In the meantime, my pedestrian mobile bag containing the G106, a loaded HF whip (Diamond RHM-8B) and a small LIPO battery is ready to be tested outside. It worked from within the shack, at least on receive.
73 Ed. Update1: I just received confirmation from Xiegu that the change in v 1.2b02 of the firmware is to improve the transmitted audio from the microphone and that the version number and date at the top of the release notes text file is incorrect and from an earlier update. Update2: After tests in a park yesterday where I could hear lots of stations on 40, 20 & 10 metres but none of them came back to my calls, I have decided to move the antenna away from the radio to avoid signal absorption from my body. I am looking at mounting the antenna base on a small tripod.
You can use a “tuner” to match the impedance from your antenna to your radio but please realise you cannot make a bad antenna into a good one using a tuner - they’re great for “trimming” an antenna that may be resonant at one end of a band to work at the other end or to make the best you can out of what antenna you have with you.
The downside to using a tuner rather than a resonant antenna is the extra weight of the unit and its cables. In the case of an auto.tuner (rather than a manual one), some level of extra power is required to run it (albeit small). In a super-lightweight pack as I have put together with my G106, every gram is counted. An external tuner is also something else that can go wrong due to damaged or badly fitted cables.
I used to use the N7DCC 100 watt version of the ATU you list with my X-108 radio, so I would expect you should be able to interface the ATU-10 with the G106 if the interfaces are similar.
An update on the lightweight pack. I now have a set of J-antennas for 20-10m and a simple dipole for 40m. All of these are hauled into the trees with a cord from a throw-bag. My experiments with loaded HF whips directly on the G106 did not work out as I had hoped. Having the antenna separate and erected when I get to a summit works a lot better.
The G106 audio is also a little weak and mine now has a very small DF4ZS RF-Clipper RF speech processor module in-circuit in the microphone lead to give the radio some more “punch” on SSB.
Thank you for your opinion Ed.
Yes for the antenna I know very well that a tuning box is only a decoy for the transmitter… Personally I use a JPC-12 or an EFHW cut for 40, 20, 15 and 10M. Even if the UNUN point of RF losses it does not prevent that this antenna works very well but it does not do the WARC bands and I actually need a tuner in this case.

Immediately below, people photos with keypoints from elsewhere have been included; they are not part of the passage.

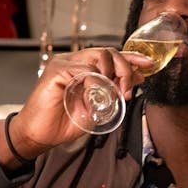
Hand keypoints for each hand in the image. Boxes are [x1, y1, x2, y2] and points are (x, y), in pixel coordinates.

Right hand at [0, 47, 151, 164]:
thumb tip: (134, 81)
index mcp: (83, 68)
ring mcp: (64, 64)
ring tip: (114, 94)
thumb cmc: (63, 122)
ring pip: (100, 56)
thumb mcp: (97, 107)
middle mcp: (74, 61)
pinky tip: (96, 96)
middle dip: (126, 68)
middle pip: (108, 52)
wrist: (39, 135)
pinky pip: (85, 70)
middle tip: (128, 90)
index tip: (148, 65)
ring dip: (113, 75)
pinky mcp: (57, 71)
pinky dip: (96, 83)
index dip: (131, 57)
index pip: (110, 55)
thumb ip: (113, 93)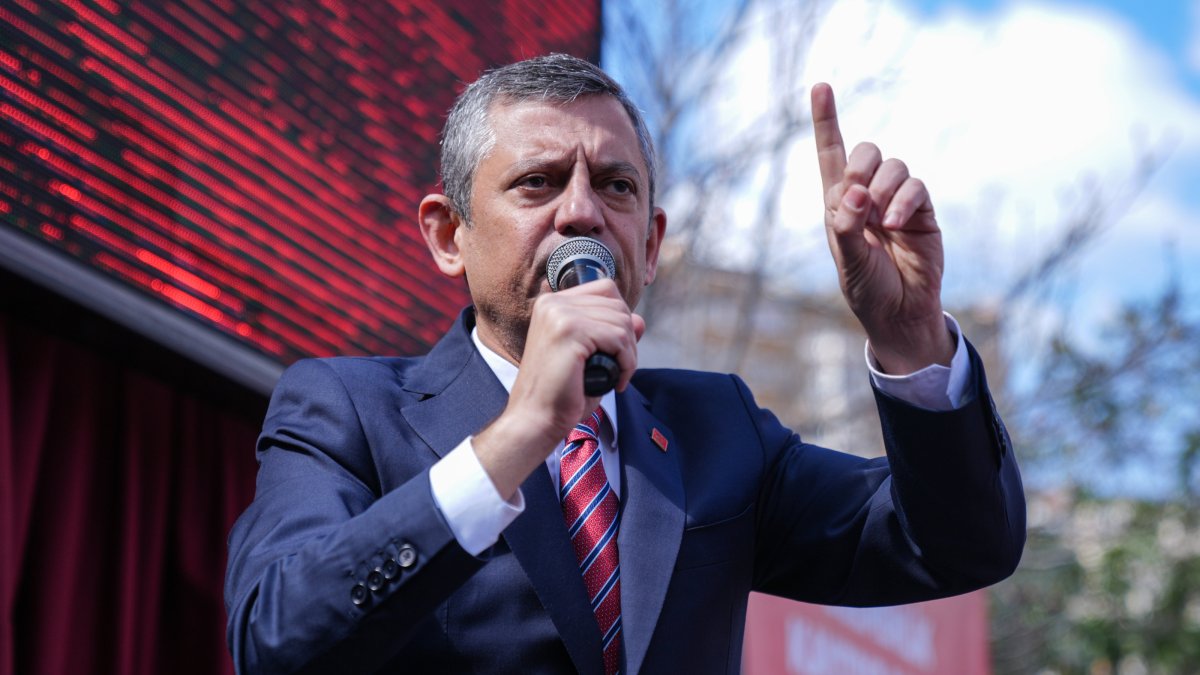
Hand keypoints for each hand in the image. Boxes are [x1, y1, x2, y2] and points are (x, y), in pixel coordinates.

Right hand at [473, 279, 642, 498]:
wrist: (535, 418)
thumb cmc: (561, 393)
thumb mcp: (591, 356)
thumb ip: (614, 334)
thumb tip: (639, 320)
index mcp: (552, 304)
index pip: (605, 290)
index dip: (620, 319)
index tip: (616, 350)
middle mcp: (553, 302)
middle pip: (617, 304)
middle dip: (628, 338)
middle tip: (620, 368)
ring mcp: (559, 314)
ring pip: (621, 321)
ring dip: (629, 353)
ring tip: (617, 375)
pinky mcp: (569, 331)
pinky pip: (618, 338)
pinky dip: (627, 362)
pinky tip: (617, 380)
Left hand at [811, 83, 952, 372]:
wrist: (900, 313)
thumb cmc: (867, 288)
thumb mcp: (848, 261)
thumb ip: (846, 226)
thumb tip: (853, 190)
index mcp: (838, 203)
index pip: (830, 153)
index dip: (826, 119)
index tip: (821, 85)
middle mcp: (866, 196)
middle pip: (865, 151)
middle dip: (861, 165)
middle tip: (858, 196)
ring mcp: (896, 201)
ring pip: (894, 166)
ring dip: (884, 188)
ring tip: (881, 221)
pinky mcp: (922, 211)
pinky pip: (916, 187)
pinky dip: (904, 201)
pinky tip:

Concerning the G-106 I do not do SSB but only CW. But maybe the module you are talking about could be an improvement in my case too. Do you have a link where I could find it? 73
If you are referring to the RF-Clipper module. Unfortunately, DF4ZS died a few years back. Interestingly his design for the desktop version (which I also have) is in the RSGB Handbook as an example of speech processing at RF (which avoids causing the splatter that the audio-only versions can produce).
He sold his company to two other hams shortly before he died however I have not heard a lot from them either of late, so my guess would be that the product is no longer available except on the second-hand market.
The “Box-73” (Funkamateur) / SOTABeams external compressor for FT817/8 does not work as well as this RF-based module however it “should” also improve the audio level on the G106 but you will need to rewire the cables and provide 5-8v to power it.